Even the blind-Helen Keller was able to see beyond her darkness to understand life as a journey which must be full of adventures when she said “Life is either a daring adventure or nothing at all.”
As the first deaf-blind person to earn a Bachelor of Arts degree, Helen Keller could boast of having taken that daring adventure, considering her circumstance and what was a reasonable possibility of people of her kind, in those days. Beyond that, she lived as a prolific author, breaking the chains of deafness and blindness with a quest to become adventurous, unrestrained by fears of mistakes and failures…
What has your life become? A repetition of routines, backed by brilliant skills you’ve already acquired? That makes it a well comfortable life, living it all within your fine boundaries with no pinch of the daring adventures that your life should actually have.
Taking any sort of adventure—be it career or relationship can be frightening. Making an adventure a “daring one” even goes beyond that, it increases the shock levels, the risks and the possible unbearable consequences, but life without all these will leave you partly fulfilled with so many ‘What IFs’.
There are countless possibilities out there for us all, but for comfort and content reasons, we’ve boxed ourselves in what we have, have achieved and even when we make one step towards that daring adventure needed to bring the needed excitement into our lives, we quickly move 5 steps back, far from where we were.
I can’t imagine what life will be for some of us without those daring adventures caged in foreseeable and unforeseeable risks. Interestingly, the more we examine the various risks, the more backwards we move—without realizing we are robbing our short existence of some of the greatest and fun memories we can possibly ever have.
Life is short people say, and I say, it is even shorter than we all think. The years you will live does not determine how short or long your life was, rather what you actually did with those years—and the experiences, secrets and joy which will go down with you should be the measure of your true existence, anything else is bonus.
To me, the man or woman without mistakes, scars and lingering secrets is the person who has not lived at all, has been here and done the easy part of life. Your life should be demarcated by the memories you have, the knowledge you’ve acquired and all the other things you will be buried with. Once again, every other thing like the houses, families, friends and money that you will leave behind are not yours, they remain the bonuses of your existence. Whatever is yours, you should be able to go down the grave with it.
I remember clearly my last day at Adisadel College when most of our mates were writing their nicknames with white paint on the walls. Despite knowing the inscriptions would be removed by the next Monday when they are gone, many wrote things like ‘Bob Satan was here some’, ‘Twesparoo passed through’ among others.
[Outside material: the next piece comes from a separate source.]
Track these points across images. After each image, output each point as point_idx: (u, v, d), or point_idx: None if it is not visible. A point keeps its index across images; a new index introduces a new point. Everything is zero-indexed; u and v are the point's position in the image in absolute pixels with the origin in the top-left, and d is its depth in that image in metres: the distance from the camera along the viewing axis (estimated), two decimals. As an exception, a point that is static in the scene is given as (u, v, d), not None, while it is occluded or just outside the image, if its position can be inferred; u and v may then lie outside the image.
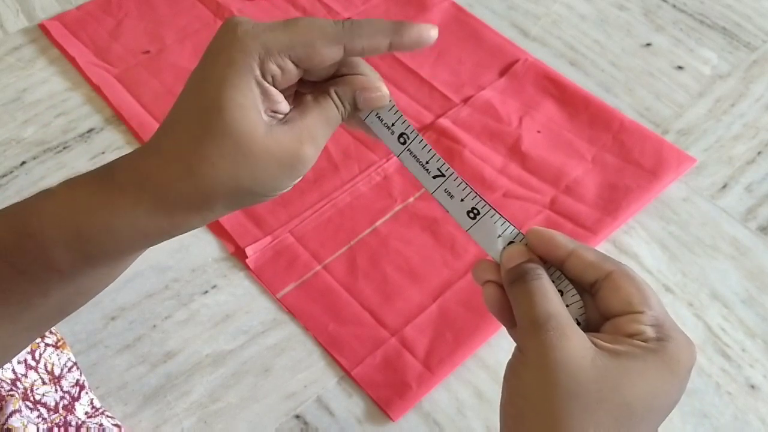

When it came to me, there was no need to write anything. Apart from the fact these guys were wasting their time because of the imminent removal of what they were writing; my years on campus was a daring adventure—academically and off the books. I knew for sure that, until the first year students leave (3 years to come) and even beyond, my name will be on the lips of so many and the memories will live on… How are you writing down your impact? With a paint that can easily be cleaned or with strange and daring adventures engrained in memories?
What has your life experience been? The more mistakes you’ve made, the higher you’ve pushed yourself beyond your capabilities and the more memories you will have to take home with you—that one day, when you will have to leave behind all those things you’ve all along falsely thought are truly yours.
I cherish adventures, as much as I cherish mistakes—in fact; they seem to be the same as one breeds the other. If there is anything you so much want to do in life, now is the time to spark the engine, fuel your passion, live the obsession and take charge of your existence.
When people talk about mistakes and how wasteful some journeys they took were in their lives, I look at them and say, you did not have a wasteful journey, you had a daring adventure but you probably did not enjoy it because you failed to recognise it.
I spent 2 years in a College studying a subject I did not like but I will never talk ‘slack’ of that adventure and the 2 long years’ adventure shaped me into something else. I enjoyed the adventure and left with at least far enough knowledge on a subject I would probably never have known.
I grew up on adventures, entrenched in the aftershocks of the many ‘Adventures of Tintin’ books I spent my valuable study time reading—while my mates read the boring ‘Mensah and Dede’, just because that was expected of them and they needed that to pass the exams.
I recently took an adventurous 16-17 hours road trip from London to Cannes which created about 1000 euros hole in my bank (fuel, exorbitant tolls and overnight hotel stays) when a flight from London to Cannes would have cost me less than 70 pounds and under 2 hours. But you cannot compare any amount of money to the experience and memories of that long road trip—experience and memories I will take down with me to the grave.
I think I have been a risk taker all my life, on a constant search for that daring adventure which will not only uplift my being, but drag me back—somehow, because with risks come mistakes. And with all these come that feeling of “Hmmm” which you can fake but it will NEVER have the same relief or discomposure.
Despite our careful lives, each of us has those things we so much want to do and will remain a wish for many people, except those who are daring enough to set the adventurous ideas in motion.
If Helen Keller could rise beyond what was normal, expected and planned for someone like her to live that daring adventurous life, what stops you from taking that long but exciting journey to your land of adventures.